> **WHAT YOU SHOULD DO**
Take the data below and filter it for lines containing the word "following"; show each line found.

> **MATERIALS PROVIDED**
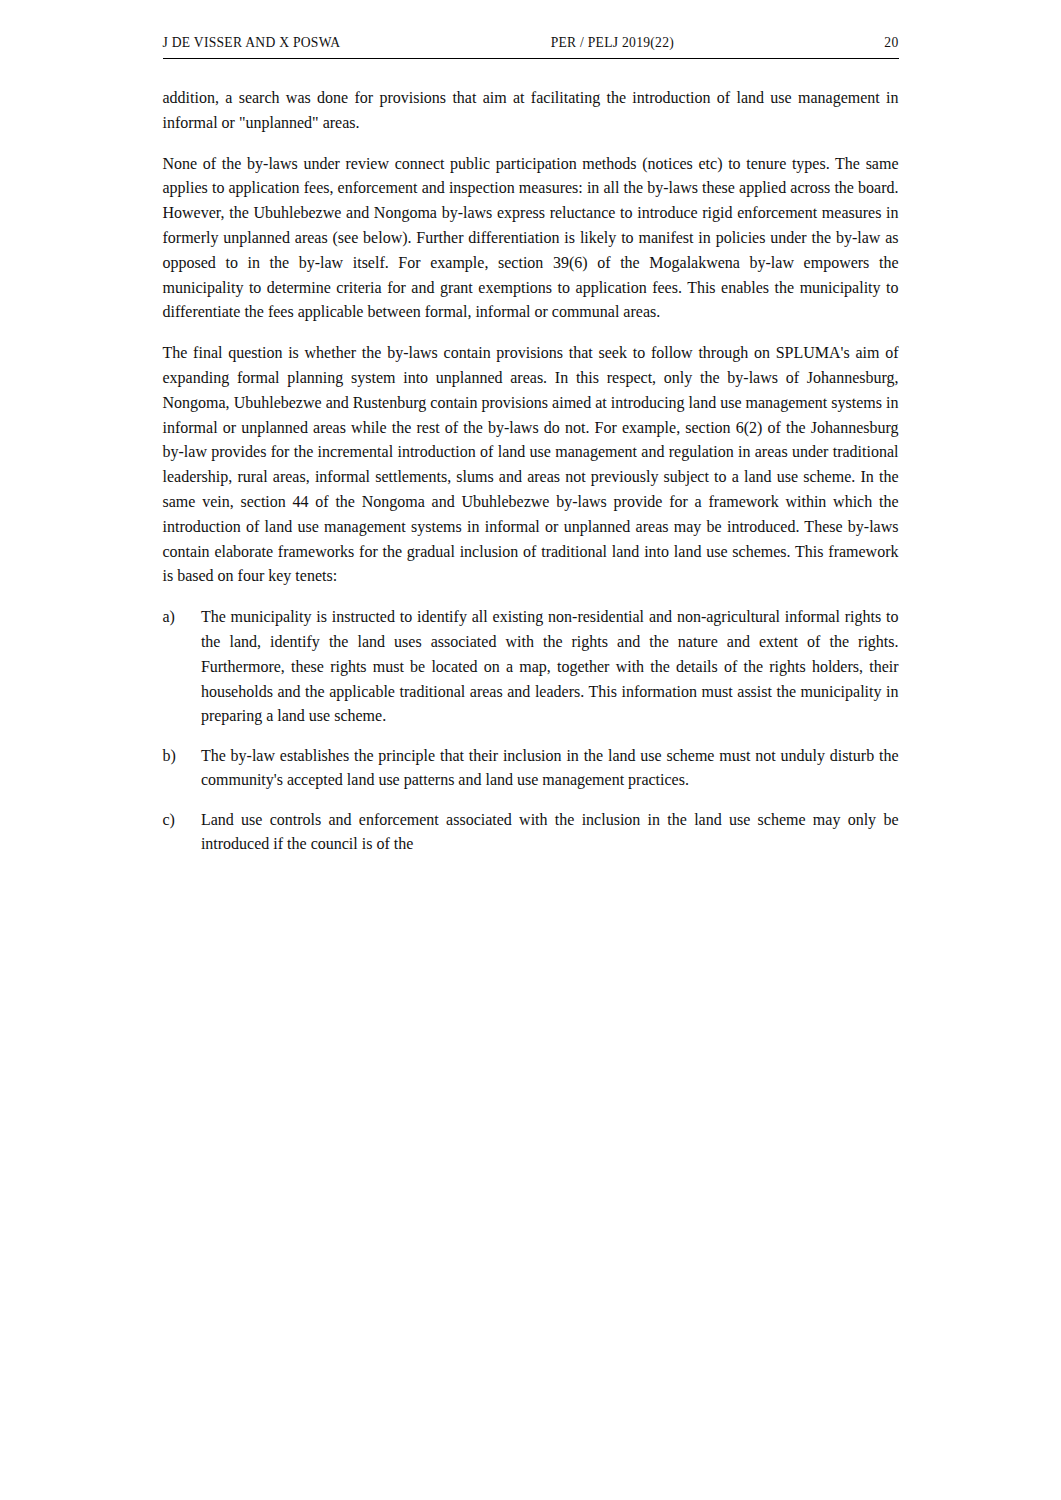J de Visser and X Poswa PER / PELJ 2019(22) 20
addition, a search was done for provisions that aim at facilitating the introduction of land use management in informal or "unplanned" areas.
None of the by-laws under review connect public participation methods (notices etc) to tenure types. The same applies to application fees, enforcement and inspection measures: in all the by-laws these applied across the board. However, the Ubuhlebezwe and Nongoma by-laws express reluctance to introduce rigid enforcement measures in formerly unplanned areas (see below). Further differentiation is likely to manifest in policies under the by-law as opposed to in the by-law itself. For example, section 39(6) of the Mogalakwena by-law empowers the municipality to determine criteria for and grant exemptions to application fees. This enables the municipality to differentiate the fees applicable between formal, informal or communal areas.
The final question is whether the by-laws contain provisions that seek to follow through on SPLUMA's aim of expanding formal planning system into unplanned areas. In this respect, only the by-laws of Johannesburg, Nongoma, Ubuhlebezwe and Rustenburg contain provisions aimed at introducing land use management systems in informal or unplanned areas while the rest of the by-laws do not. For example, section 6(2) of the Johannesburg by-law provides for the incremental introduction of land use management and regulation in areas under traditional leadership, rural areas, informal settlements, slums and areas not previously subject to a land use scheme. In the same vein, section 44 of the Nongoma and Ubuhlebezwe by-laws provide for a framework within which the introduction of land use management systems in informal or unplanned areas may be introduced. These by-laws contain elaborate frameworks for the gradual inclusion of traditional land into land use schemes. This framework is based on four key tenets:
The municipality is instructed to identify all existing non-residential and non-agricultural informal rights to the land, identify the land uses associated with the rights and the nature and extent of the rights. Furthermore, these rights must be located on a map, together with the details of the rights holders, their households and the applicable traditional areas and leaders. This information must assist the municipality in preparing a land use scheme.
The by-law establishes the principle that their inclusion in the land use scheme must not unduly disturb the community's accepted land use patterns and land use management practices.
Land use controls and enforcement associated with the inclusion in the land use scheme may only be introduced if the council is of the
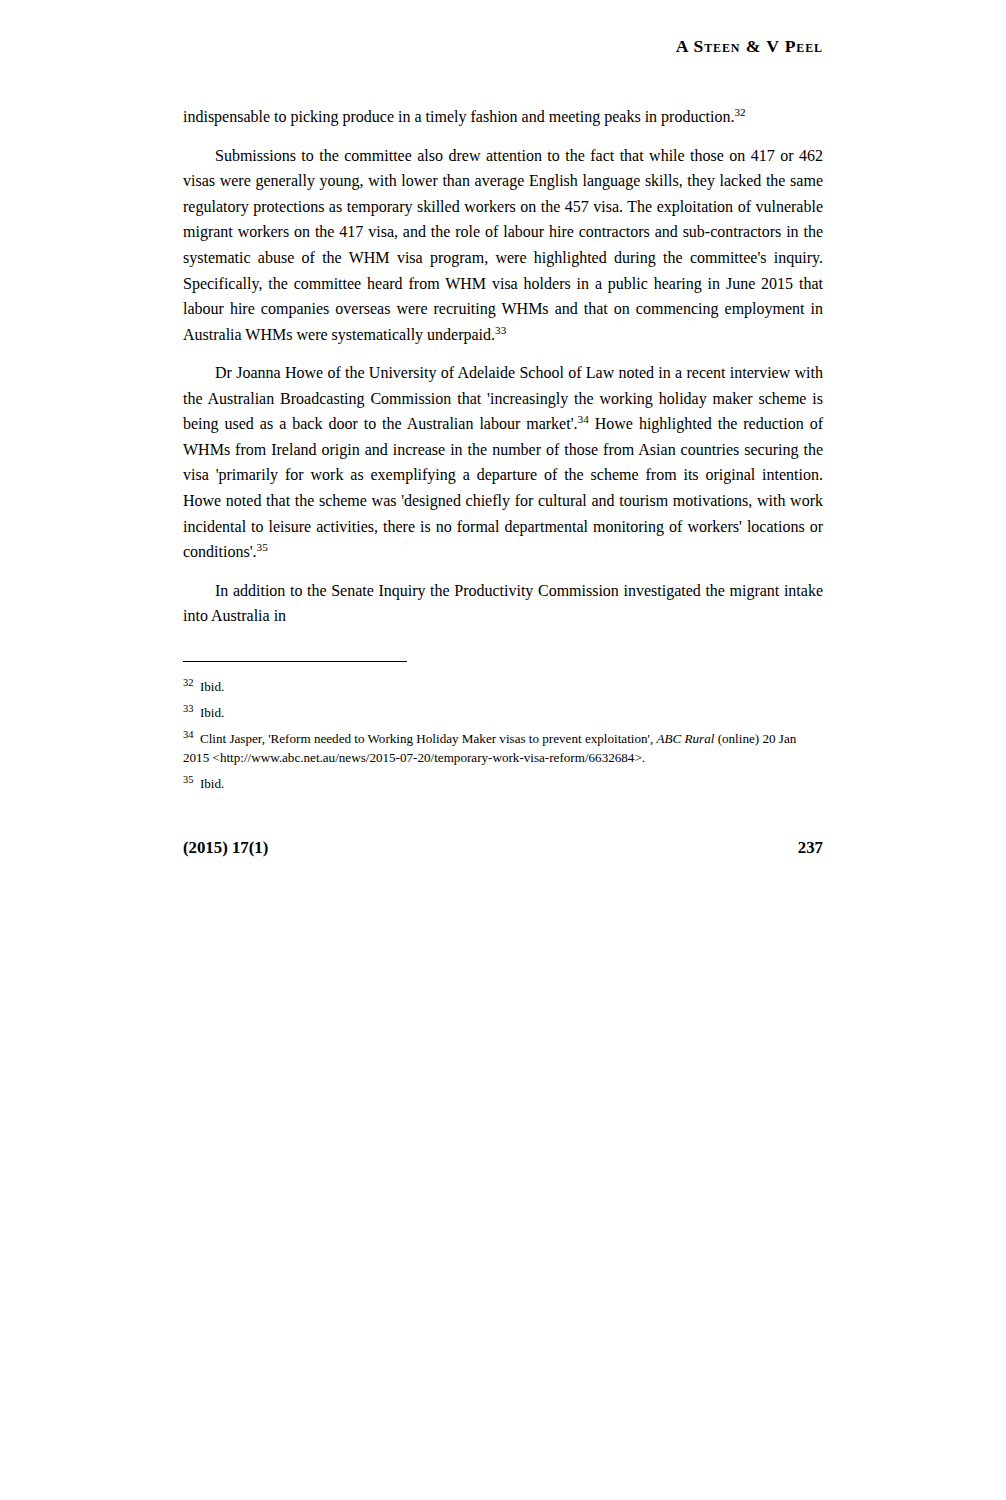A Steen & V Peel
indispensable to picking produce in a timely fashion and meeting peaks in production.32
Submissions to the committee also drew attention to the fact that while those on 417 or 462 visas were generally young, with lower than average English language skills, they lacked the same regulatory protections as temporary skilled workers on the 457 visa. The exploitation of vulnerable migrant workers on the 417 visa, and the role of labour hire contractors and sub-contractors in the systematic abuse of the WHM visa program, were highlighted during the committee's inquiry. Specifically, the committee heard from WHM visa holders in a public hearing in June 2015 that labour hire companies overseas were recruiting WHMs and that on commencing employment in Australia WHMs were systematically underpaid.33
Dr Joanna Howe of the University of Adelaide School of Law noted in a recent interview with the Australian Broadcasting Commission that 'increasingly the working holiday maker scheme is being used as a back door to the Australian labour market'.34 Howe highlighted the reduction of WHMs from Ireland origin and increase in the number of those from Asian countries securing the visa 'primarily for work as exemplifying a departure of the scheme from its original intention. Howe noted that the scheme was 'designed chiefly for cultural and tourism motivations, with work incidental to leisure activities, there is no formal departmental monitoring of workers' locations or conditions'.35
In addition to the Senate Inquiry the Productivity Commission investigated the migrant intake into Australia in
32 Ibid.
33 Ibid.
34 Clint Jasper, 'Reform needed to Working Holiday Maker visas to prevent exploitation', ABC Rural (online) 20 Jan 2015 <http://www.abc.net.au/news/2015-07-20/temporary-work-visa-reform/6632684>.
35 Ibid.
(2015) 17(1) 237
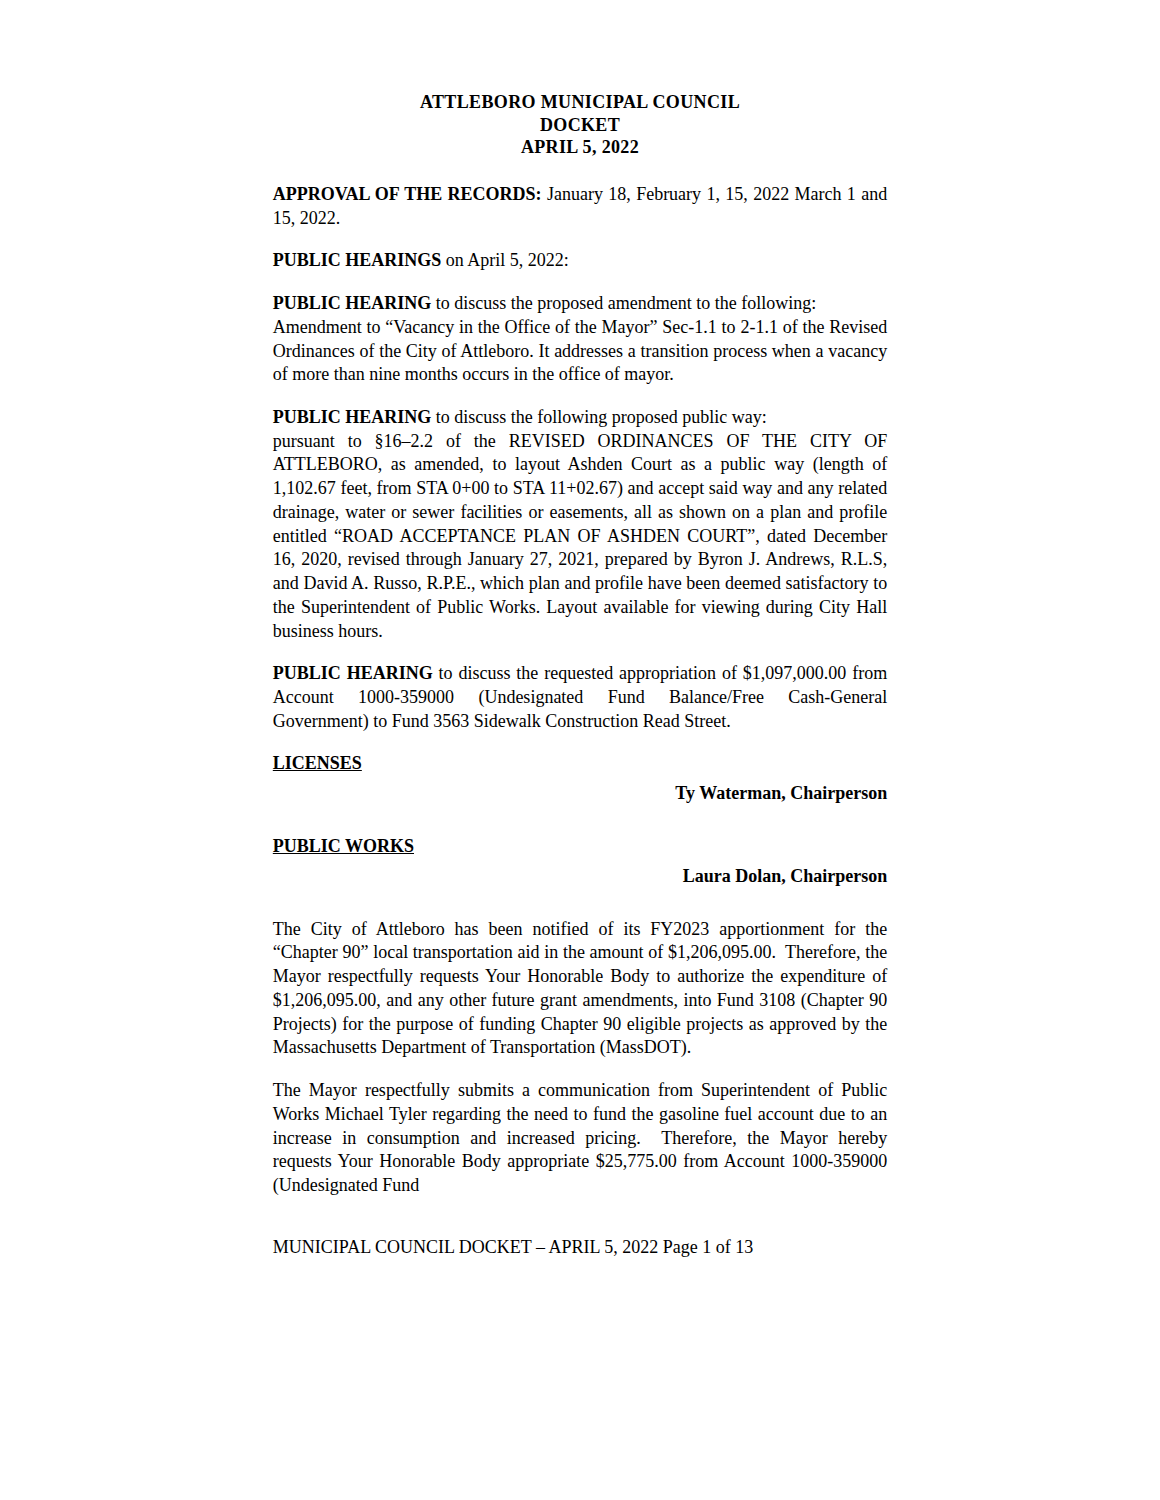ATTLEBORO MUNICIPAL COUNCIL DOCKET APRIL 5, 2022
APPROVAL OF THE RECORDS: January 18, February 1, 15, 2022 March 1 and 15, 2022.
PUBLIC HEARINGS on April 5, 2022:
PUBLIC HEARING to discuss the proposed amendment to the following:
Amendment to “Vacancy in the Office of the Mayor” Sec-1.1 to 2-1.1 of the Revised Ordinances of the City of Attleboro. It addresses a transition process when a vacancy of more than nine months occurs in the office of mayor.
PUBLIC HEARING to discuss the following proposed public way:
pursuant to §16–2.2 of the REVISED ORDINANCES OF THE CITY OF ATTLEBORO, as amended, to layout Ashden Court as a public way (length of 1,102.67 feet, from STA 0+00 to STA 11+02.67) and accept said way and any related drainage, water or sewer facilities or easements, all as shown on a plan and profile entitled “ROAD ACCEPTANCE PLAN OF ASHDEN COURT”, dated December 16, 2020, revised through January 27, 2021, prepared by Byron J. Andrews, R.L.S, and David A. Russo, R.P.E., which plan and profile have been deemed satisfactory to the Superintendent of Public Works. Layout available for viewing during City Hall business hours.
PUBLIC HEARING to discuss the requested appropriation of $1,097,000.00 from Account 1000-359000 (Undesignated Fund Balance/Free Cash-General Government) to Fund 3563 Sidewalk Construction Read Street.
LICENSES
Ty Waterman, Chairperson
PUBLIC WORKS
Laura Dolan, Chairperson
The City of Attleboro has been notified of its FY2023 apportionment for the “Chapter 90” local transportation aid in the amount of $1,206,095.00. Therefore, the Mayor respectfully requests Your Honorable Body to authorize the expenditure of $1,206,095.00, and any other future grant amendments, into Fund 3108 (Chapter 90 Projects) for the purpose of funding Chapter 90 eligible projects as approved by the Massachusetts Department of Transportation (MassDOT).
The Mayor respectfully submits a communication from Superintendent of Public Works Michael Tyler regarding the need to fund the gasoline fuel account due to an increase in consumption and increased pricing. Therefore, the Mayor hereby requests Your Honorable Body appropriate $25,775.00 from Account 1000-359000 (Undesignated Fund
MUNICIPAL COUNCIL DOCKET – APRIL 5, 2022 Page 1 of 13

> **RESULT OF THE TASK**
PUBLIC HEARING to discuss the proposed amendment to the following:
PUBLIC HEARING to discuss the following proposed public way:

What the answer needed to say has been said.